Until you do that, it is just a file from which you might be able to restore something.
Testing a backup
Now that we know that the only reliably working backup is a backup you have restored data from, we can concentrate on the means on how to get there. Naturally no one wants to do a database restore manually in a daily basis and luckily we don’t have to. One very easy method is to do it by using Powershell. The example below uses Restore-SqlDatabase CmdLet to restore a database from a BAK-file to another name and placing both data- and logfiles to alternative locations.
$DataFileLoc = New-Object Microsoft.SqlServer.Management.Smo.RelocateFile("TestDatabase", "C:\Databases\DBData\RestoreTestData.MDF") $LogFileLoc = New-Object Microsoft.SqlServer.Management.Smo.RelocateFile("TestDatabase_log", "C:\Databases\DBLog\RestoreTestLog.LDF") Restore-SqlDatabase -ServerInstance "LOCALHOST" -Database "TestRestoreDB" -BackupFile "C:\Databases\DBBackup\TestDatabase.BAK" -RelocateFile @($DataFileLoc,$LogFileLoc)
What you can do, for example, is to schedule a similar restore script to run every night after the backups are finished. If it fails, you’ll get an error that is picked up by your monitoring system. This makes it possible to react quickly and fix the issue before it becomes a huge problem, like when you need to restore something and you realize that backups haven’t been successfully run in a month. Naturally after the restore has been done successfully, you can drop the database in another job step.

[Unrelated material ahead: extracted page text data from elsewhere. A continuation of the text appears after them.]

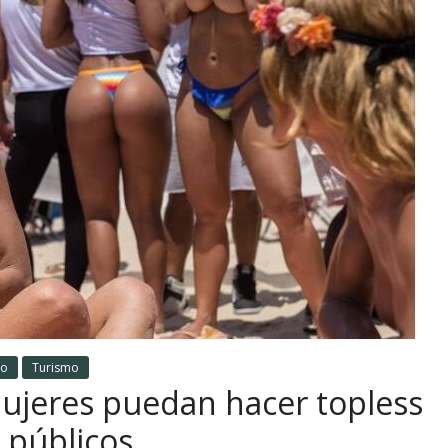
to
Turismo
mujeres puedan hacer topless
s públicos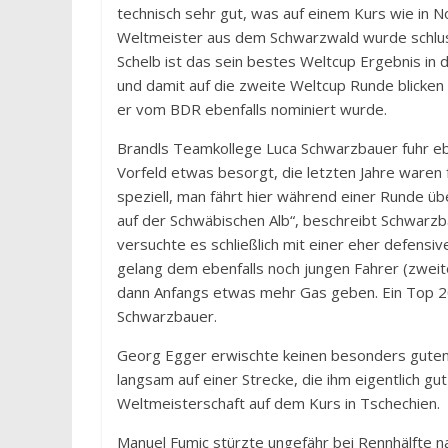
technisch sehr gut, was auf einem Kurs wie in 
Weltmeister aus dem Schwarzwald wurde schluss
Schelb ist das sein bestes Weltcup Ergebnis in
und damit auf die zweite Weltcup Runde blicken
er vom BDR ebenfalls nominiert wurde.
Brandls Teamkollege Luca Schwarzbauer fuhr ebe
Vorfeld etwas besorgt, die letzten Jahre waren
speziell, man fährt hier während einer Runde üb
auf der Schwäbischen Alb“, beschreibt Schwarzba
versuchte es schließlich mit einer eher defensi
gelang dem ebenfalls noch jungen Fahrer (zweite
dann Anfangs etwas mehr Gas geben. Ein Top 20
Schwarzbauer.
Georg Egger erwischte keinen besonders guten 
langsam auf einer Strecke, die ihm eigentlich gu
Weltmeisterschaft auf dem Kurs in Tschechien.
Manuel Fumic stürzte ungefähr bei Rennhälfte n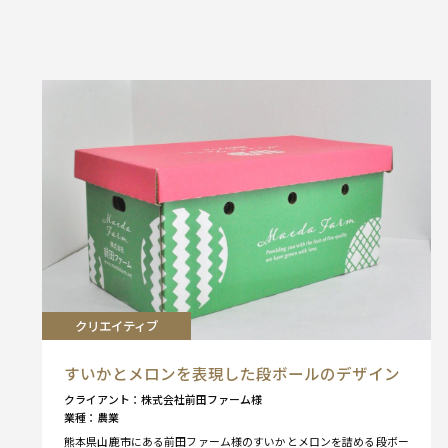
クリエイティブ
すいかとメロンを表現した段ボールのデザイン
クライアント
株式会社前田ファーム様
業種
農業
熊本県山鹿市にある前田ファーム様のすいかとメロンを詰める段ボー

Depending on the size of the backup and the space you have on your database server, you might need to do the restore elsewhere. Which would just require you to add a copy step to your restore job. Of course, it’s always nice to have enough free space on your database server to restore a copy alongside the production database, just in case.
Add some log shipping
I love log shipping because it is an old and extremely reliable feature. The ability to delay transaction log backup restores for several hours alone has been a life-safer on a number of occasions where an UPDATE or DELETE has gone bad. On top of that greatness, it also tests your transaction log backups for you! So basically, if you use a Powershell script similar to that above and combine it with log shipping, you will not only have a solution to test your database backups, but also every single log backup as well. You can’t really get much more thorough than that.